Reproduce every one of the following entries line by line, without altering anything.

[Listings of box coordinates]
----

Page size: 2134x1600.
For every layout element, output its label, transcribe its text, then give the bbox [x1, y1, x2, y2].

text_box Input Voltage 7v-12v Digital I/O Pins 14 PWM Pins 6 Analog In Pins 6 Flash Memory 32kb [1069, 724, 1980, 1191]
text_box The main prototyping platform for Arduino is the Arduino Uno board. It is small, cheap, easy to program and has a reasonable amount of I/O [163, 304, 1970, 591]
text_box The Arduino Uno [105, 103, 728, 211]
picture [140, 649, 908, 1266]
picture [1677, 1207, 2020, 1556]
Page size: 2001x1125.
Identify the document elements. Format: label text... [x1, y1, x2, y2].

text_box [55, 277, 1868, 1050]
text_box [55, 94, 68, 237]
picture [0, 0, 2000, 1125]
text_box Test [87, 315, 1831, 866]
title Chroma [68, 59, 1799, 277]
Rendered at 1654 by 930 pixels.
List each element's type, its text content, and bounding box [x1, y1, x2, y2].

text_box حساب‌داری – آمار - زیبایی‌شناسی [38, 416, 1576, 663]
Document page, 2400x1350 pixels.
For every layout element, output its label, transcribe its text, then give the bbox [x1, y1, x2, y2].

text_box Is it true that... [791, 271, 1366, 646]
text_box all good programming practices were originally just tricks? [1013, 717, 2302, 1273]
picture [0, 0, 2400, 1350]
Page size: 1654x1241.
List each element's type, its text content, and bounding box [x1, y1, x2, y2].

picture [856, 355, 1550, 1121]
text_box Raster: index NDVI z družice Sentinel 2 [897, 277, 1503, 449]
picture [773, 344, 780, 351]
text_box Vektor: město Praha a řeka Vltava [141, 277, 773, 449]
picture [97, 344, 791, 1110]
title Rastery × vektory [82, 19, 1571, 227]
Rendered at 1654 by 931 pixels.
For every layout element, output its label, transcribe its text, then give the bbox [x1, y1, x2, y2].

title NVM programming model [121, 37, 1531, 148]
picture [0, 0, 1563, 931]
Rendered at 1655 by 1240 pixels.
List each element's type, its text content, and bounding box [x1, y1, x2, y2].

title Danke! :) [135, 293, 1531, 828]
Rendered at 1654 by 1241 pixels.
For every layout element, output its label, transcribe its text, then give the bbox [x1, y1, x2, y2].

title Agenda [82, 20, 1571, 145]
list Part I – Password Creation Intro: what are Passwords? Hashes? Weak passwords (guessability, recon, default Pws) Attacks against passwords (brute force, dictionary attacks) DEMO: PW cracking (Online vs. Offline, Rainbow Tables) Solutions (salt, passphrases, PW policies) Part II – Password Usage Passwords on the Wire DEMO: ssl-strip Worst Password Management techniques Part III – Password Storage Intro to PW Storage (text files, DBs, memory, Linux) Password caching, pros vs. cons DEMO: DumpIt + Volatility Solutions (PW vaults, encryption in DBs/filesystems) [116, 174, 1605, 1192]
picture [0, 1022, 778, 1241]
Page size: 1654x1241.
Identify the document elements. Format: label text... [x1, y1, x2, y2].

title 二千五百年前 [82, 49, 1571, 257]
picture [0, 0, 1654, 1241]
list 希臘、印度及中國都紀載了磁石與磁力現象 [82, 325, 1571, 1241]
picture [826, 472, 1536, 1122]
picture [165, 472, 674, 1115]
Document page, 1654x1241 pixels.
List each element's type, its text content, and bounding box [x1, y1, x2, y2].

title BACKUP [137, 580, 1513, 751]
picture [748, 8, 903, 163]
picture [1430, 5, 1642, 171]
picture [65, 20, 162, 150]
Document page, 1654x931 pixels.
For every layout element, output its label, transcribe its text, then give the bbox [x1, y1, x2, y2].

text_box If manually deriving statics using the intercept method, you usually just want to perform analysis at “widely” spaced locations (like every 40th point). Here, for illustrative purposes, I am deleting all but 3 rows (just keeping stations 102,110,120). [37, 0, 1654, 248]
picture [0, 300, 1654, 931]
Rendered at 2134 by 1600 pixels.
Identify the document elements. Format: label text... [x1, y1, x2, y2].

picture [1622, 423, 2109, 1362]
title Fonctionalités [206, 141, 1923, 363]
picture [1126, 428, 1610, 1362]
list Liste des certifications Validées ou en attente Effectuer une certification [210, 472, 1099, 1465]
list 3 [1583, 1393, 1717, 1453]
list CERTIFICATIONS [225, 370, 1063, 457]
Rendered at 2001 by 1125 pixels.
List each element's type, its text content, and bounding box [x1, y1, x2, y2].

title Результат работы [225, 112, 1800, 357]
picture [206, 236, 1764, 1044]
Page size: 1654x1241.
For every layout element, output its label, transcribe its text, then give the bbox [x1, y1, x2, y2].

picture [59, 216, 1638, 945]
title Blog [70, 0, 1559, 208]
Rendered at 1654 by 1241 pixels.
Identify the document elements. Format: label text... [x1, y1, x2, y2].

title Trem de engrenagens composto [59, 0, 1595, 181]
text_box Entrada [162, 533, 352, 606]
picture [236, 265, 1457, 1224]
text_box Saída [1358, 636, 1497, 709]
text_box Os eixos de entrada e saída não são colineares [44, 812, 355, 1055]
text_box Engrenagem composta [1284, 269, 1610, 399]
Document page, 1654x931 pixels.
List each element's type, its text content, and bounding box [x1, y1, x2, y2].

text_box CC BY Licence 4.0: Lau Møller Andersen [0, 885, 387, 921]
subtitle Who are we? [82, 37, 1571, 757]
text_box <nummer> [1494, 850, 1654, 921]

----

## Reply to the task
Page size: 2134x1600.
For every layout element, output its label, transcribe its text, then give the bbox [x1, y1, x2, y2].

text_box Input Voltage 7v-12v Digital I/O Pins 14 PWM Pins 6 Analog In Pins 6 Flash Memory 32kb [1069, 724, 1980, 1191]
text_box The main prototyping platform for Arduino is the Arduino Uno board. It is small, cheap, easy to program and has a reasonable amount of I/O [163, 304, 1970, 591]
text_box The Arduino Uno [105, 103, 728, 211]
picture [140, 649, 908, 1266]
picture [1677, 1207, 2020, 1556]
Page size: 2001x1125.
Identify the document elements. Format: label text... [x1, y1, x2, y2].

text_box [55, 277, 1868, 1050]
text_box [55, 94, 68, 237]
picture [0, 0, 2000, 1125]
text_box Test [87, 315, 1831, 866]
title Chroma [68, 59, 1799, 277]
Rendered at 1654 by 930 pixels.
List each element's type, its text content, and bounding box [x1, y1, x2, y2].

text_box حساب‌داری – آمار - زیبایی‌شناسی [38, 416, 1576, 663]
Document page, 2400x1350 pixels.
For every layout element, output its label, transcribe its text, then give the bbox [x1, y1, x2, y2].

text_box Is it true that... [791, 271, 1366, 646]
text_box all good programming practices were originally just tricks? [1013, 717, 2302, 1273]
picture [0, 0, 2400, 1350]
Page size: 1654x1241.
List each element's type, its text content, and bounding box [x1, y1, x2, y2].

picture [856, 355, 1550, 1121]
text_box Raster: index NDVI z družice Sentinel 2 [897, 277, 1503, 449]
picture [773, 344, 780, 351]
text_box Vektor: město Praha a řeka Vltava [141, 277, 773, 449]
picture [97, 344, 791, 1110]
title Rastery × vektory [82, 19, 1571, 227]
Rendered at 1654 by 931 pixels.
For every layout element, output its label, transcribe its text, then give the bbox [x1, y1, x2, y2].

title NVM programming model [121, 37, 1531, 148]
picture [0, 0, 1563, 931]
Rendered at 1655 by 1240 pixels.
List each element's type, its text content, and bounding box [x1, y1, x2, y2].

title Danke! :) [135, 293, 1531, 828]
Rendered at 1654 by 1241 pixels.
For every layout element, output its label, transcribe its text, then give the bbox [x1, y1, x2, y2].

title Agenda [82, 20, 1571, 145]
list Part I – Password Creation Intro: what are Passwords? Hashes? Weak passwords (guessability, recon, default Pws) Attacks against passwords (brute force, dictionary attacks) DEMO: PW cracking (Online vs. Offline, Rainbow Tables) Solutions (salt, passphrases, PW policies) Part II – Password Usage Passwords on the Wire DEMO: ssl-strip Worst Password Management techniques Part III – Password Storage Intro to PW Storage (text files, DBs, memory, Linux) Password caching, pros vs. cons DEMO: DumpIt + Volatility Solutions (PW vaults, encryption in DBs/filesystems) [116, 174, 1605, 1192]
picture [0, 1022, 778, 1241]
Page size: 1654x1241.
Identify the document elements. Format: label text... [x1, y1, x2, y2].

title 二千五百年前 [82, 49, 1571, 257]
picture [0, 0, 1654, 1241]
list 希臘、印度及中國都紀載了磁石與磁力現象 [82, 325, 1571, 1241]
picture [826, 472, 1536, 1122]
picture [165, 472, 674, 1115]
Document page, 1654x1241 pixels.
List each element's type, its text content, and bounding box [x1, y1, x2, y2].

title BACKUP [137, 580, 1513, 751]
picture [748, 8, 903, 163]
picture [1430, 5, 1642, 171]
picture [65, 20, 162, 150]
Document page, 1654x931 pixels.
For every layout element, output its label, transcribe its text, then give the bbox [x1, y1, x2, y2].

text_box If manually deriving statics using the intercept method, you usually just want to perform analysis at “widely” spaced locations (like every 40th point). Here, for illustrative purposes, I am deleting all but 3 rows (just keeping stations 102,110,120). [37, 0, 1654, 248]
picture [0, 300, 1654, 931]
Rendered at 2134 by 1600 pixels.
Identify the document elements. Format: label text... [x1, y1, x2, y2].

picture [1622, 423, 2109, 1362]
title Fonctionalités [206, 141, 1923, 363]
picture [1126, 428, 1610, 1362]
list Liste des certifications Validées ou en attente Effectuer une certification [210, 472, 1099, 1465]
list 3 [1583, 1393, 1717, 1453]
list CERTIFICATIONS [225, 370, 1063, 457]
Rendered at 2001 by 1125 pixels.
List each element's type, its text content, and bounding box [x1, y1, x2, y2].

title Результат работы [225, 112, 1800, 357]
picture [206, 236, 1764, 1044]
Page size: 1654x1241.
For every layout element, output its label, transcribe its text, then give the bbox [x1, y1, x2, y2].

picture [59, 216, 1638, 945]
title Blog [70, 0, 1559, 208]
Rendered at 1654 by 1241 pixels.
Identify the document elements. Format: label text... [x1, y1, x2, y2].

title Trem de engrenagens composto [59, 0, 1595, 181]
text_box Entrada [162, 533, 352, 606]
picture [236, 265, 1457, 1224]
text_box Saída [1358, 636, 1497, 709]
text_box Os eixos de entrada e saída não são colineares [44, 812, 355, 1055]
text_box Engrenagem composta [1284, 269, 1610, 399]
Document page, 1654x931 pixels.
List each element's type, its text content, and bounding box [x1, y1, x2, y2].

text_box CC BY Licence 4.0: Lau Møller Andersen [0, 885, 387, 921]
subtitle Who are we? [82, 37, 1571, 757]
text_box <nummer> [1494, 850, 1654, 921]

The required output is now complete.